要复制本教程，对 LLM 进行监督微调，您的计算机必须至少安装Python 3.10 以上版本。

您还需要一个 CSV 数据集来进行微调。在这里，我们将使用一个包含电子商务产品数据的自定义数据集。数据集包含每个产品的以下字段：

类别：电子产品、书籍、厨房和类似产品。
名称：产品名称。
特点：产品的主要特点。
颜色：产品的颜色。
描述：描述产品或产品功能的文字。

下面的图片展示了所使用的数据样本：

步骤 1：开始

假设将项目的主文件夹称为fine_tuning/。在这一步结束时，文件夹的结构如下：

fine_tuning/
    ├── data/
    |   └── data.csv
    ├── results_distilgpt2/
    ├── tuning.py
    └── venv/

在哪里？

data.csv包含用于微调 LLM 的标注数据。
results_distilgpts/是包含结果的文件夹。它将在进程中自动创建。
tuning.py是包含所有逻辑的 Python 文件。
venv/包含虚拟环境。

您可以像这样创建venv/ 虚拟环境目录：

python -m venv venv

要激活它，在 Windows 上运行

venvScriptsactivate

同样，在 macOS/Linux 上执行

source venv/bin/activate

在激活的虚拟环境中，安装本教程所需的库：

pip install transformers datasets torch trl

本项目使用的图书馆有

transformers：Hugging Face 的最先进机器学习模型库。
数据集：Hugging Face 数据库用于访问和处理数据集。
火炬PyTorch 是一个开源机器学习框架。
trl：Hugging Face 的 Transformer 强化学习库，其中包括用于 SFT 的工具，如SFTTrainer。

完美！用于 LLM 微调的 Python 环境已正确设置。

步骤 #2：初始设置、数据加载和文本格式设置

第一步，您必须在tuning.py 中设置整个流程：

import os
from datasets import load_dataset
from transformers import AutoTokenizer, AutoModelForCausalLM, TrainingArguments, pipeline
from trl import SFTTrainer

# Configure parameters
base_model_name = "distilgpt2"  # Pre-trained model to be fine-tuned
data_file_path = "data/data.csv" # Path to your CSV data file
output_model_dir = "./results_distilgpt2"  # Directory to save training results and checkpoints
final_model_path = os.path.join(output_model_dir, "final_model") # Path to save the final fine-tuned model
max_seq_length_for_tokenization = 512 # Maximum sequence length for tokenizing inputs

# Load dataset
raw_dataset = load_dataset("csv", data_files=data_file_path)
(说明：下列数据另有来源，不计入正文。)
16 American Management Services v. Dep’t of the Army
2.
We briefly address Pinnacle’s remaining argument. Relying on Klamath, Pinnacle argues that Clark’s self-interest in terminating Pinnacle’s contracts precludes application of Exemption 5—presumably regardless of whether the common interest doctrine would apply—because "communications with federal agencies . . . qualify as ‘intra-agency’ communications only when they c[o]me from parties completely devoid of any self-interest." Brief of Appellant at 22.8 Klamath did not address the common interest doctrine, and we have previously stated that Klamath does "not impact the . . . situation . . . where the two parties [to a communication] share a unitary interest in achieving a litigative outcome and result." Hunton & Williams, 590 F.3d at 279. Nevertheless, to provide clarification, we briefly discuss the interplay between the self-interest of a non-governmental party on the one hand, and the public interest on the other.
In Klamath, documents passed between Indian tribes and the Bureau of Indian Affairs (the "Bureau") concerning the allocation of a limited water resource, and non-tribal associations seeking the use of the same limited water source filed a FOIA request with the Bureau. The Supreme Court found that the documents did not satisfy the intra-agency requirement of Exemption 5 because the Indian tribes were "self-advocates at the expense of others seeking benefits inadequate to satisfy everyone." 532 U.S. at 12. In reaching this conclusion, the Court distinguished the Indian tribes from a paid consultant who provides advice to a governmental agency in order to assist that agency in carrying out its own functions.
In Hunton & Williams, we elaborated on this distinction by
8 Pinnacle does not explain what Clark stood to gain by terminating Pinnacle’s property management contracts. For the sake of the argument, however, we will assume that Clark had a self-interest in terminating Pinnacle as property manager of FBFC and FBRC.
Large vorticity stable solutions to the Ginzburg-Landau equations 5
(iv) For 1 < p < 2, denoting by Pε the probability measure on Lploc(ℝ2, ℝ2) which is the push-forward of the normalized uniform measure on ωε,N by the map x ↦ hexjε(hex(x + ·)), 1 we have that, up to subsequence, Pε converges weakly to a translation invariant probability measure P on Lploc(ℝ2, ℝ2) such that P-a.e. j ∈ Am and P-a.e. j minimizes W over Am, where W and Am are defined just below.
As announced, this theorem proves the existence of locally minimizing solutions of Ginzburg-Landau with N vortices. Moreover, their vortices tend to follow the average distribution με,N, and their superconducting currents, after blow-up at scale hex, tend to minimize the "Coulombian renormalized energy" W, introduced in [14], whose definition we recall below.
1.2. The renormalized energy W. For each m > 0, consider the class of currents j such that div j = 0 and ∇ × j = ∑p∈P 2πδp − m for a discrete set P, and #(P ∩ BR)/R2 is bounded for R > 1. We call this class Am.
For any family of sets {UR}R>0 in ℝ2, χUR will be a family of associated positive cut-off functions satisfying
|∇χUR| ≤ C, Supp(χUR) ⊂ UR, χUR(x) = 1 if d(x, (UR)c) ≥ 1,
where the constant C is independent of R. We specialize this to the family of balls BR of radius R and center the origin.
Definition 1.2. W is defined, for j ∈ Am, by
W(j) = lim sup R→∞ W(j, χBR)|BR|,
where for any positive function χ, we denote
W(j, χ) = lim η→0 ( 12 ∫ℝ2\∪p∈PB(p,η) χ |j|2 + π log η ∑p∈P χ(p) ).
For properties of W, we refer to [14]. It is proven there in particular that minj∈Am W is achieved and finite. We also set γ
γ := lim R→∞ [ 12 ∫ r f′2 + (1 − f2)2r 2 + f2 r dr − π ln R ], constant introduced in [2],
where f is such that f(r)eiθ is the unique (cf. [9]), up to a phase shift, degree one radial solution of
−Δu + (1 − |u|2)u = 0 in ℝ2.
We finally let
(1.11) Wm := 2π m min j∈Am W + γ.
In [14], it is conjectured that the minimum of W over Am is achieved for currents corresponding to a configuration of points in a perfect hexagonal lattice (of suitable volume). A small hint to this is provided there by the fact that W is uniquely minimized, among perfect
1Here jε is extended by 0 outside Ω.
# Define a function to format entries into a prompt-completion pair
def format_dataset_entry(data_item):
    prompt_template = "Generate a product description for the following item:nFeatures: {features_data}nnDescription:"
    data_item["text"] = prompt_template.format(features_data=data_item["features"]) + " " + data_item["description"]
    return data_item

# Apply the formatting function to the train split of the dataset
text_formatted_dataset = raw_dataset["train"].map(format_dataset_entry)

这个片段

定义与base_model_name 一起使用的 LLM 名称。
定义 CSV 文件的路径，并使用load_dataset() 方法打开该文件。
创建一个用于存储结果的文件夹(results_distilgpt2/)。
创建format_dataset_entry()函数，将原始数据集中的每一行转换为文本格式，以便进行微调。它还会将修改后的内容附加到 CSV 中的 “描述 “列，覆盖当前的描述。这将为模型提供经过清理的文本描述。
使用map()方法将format_dataset_entry()函数应用于训练分割数据集中的每个项目。

干得好您已经完成了流程的初始设置。

步骤 #3：标记数据集

语言模型无法理解原始文本。它们是在称为标记的数字表示上运行的。这一步包括加载预训练的标记符，并用它将格式化的文本条目转换为标记 ID 序列：

# Load the tokenizer associated with the base model
tokenizer = AutoTokenizer.from_pretrained(base_model_name)
tokenizer.pad_token = tokenizer.eos_token # Padding token

# Define a function to tokenize the "text" field of the dataset
def tokenize_function(data_items_batch):
    return tokenizer(
        data_items_batch["text"],
        truncation=True,
        padding="max_length",
        max_length=max_seq_length_for_tokenization,
    )

# Apply the tokenization function to the formatted dataset
tokenized_dataset = text_formatted_dataset.map(
    tokenize_function,
    batched=True,
    remove_columns=text_formatted_dataset.column_names
)

上述代码的作用如下

使用AutoTokenizer.from_pretrained() 方法加载与base_model_name关联的标记符。
定义填充标记，使所有输入序列在输入模型时长度相同。
使用自定义函数tokenize_function()对数据集进行标记化，并将标记化应用于数据集。

精彩！数据集已标记化。

步骤 #4：配置并运行微调程序

数据集已准备就绪并标记化，现在可以进入微调任务的核心部分：

# Load the pre-trained language model
model = AutoModelForCausalLM.from_pretrained(base_model_name)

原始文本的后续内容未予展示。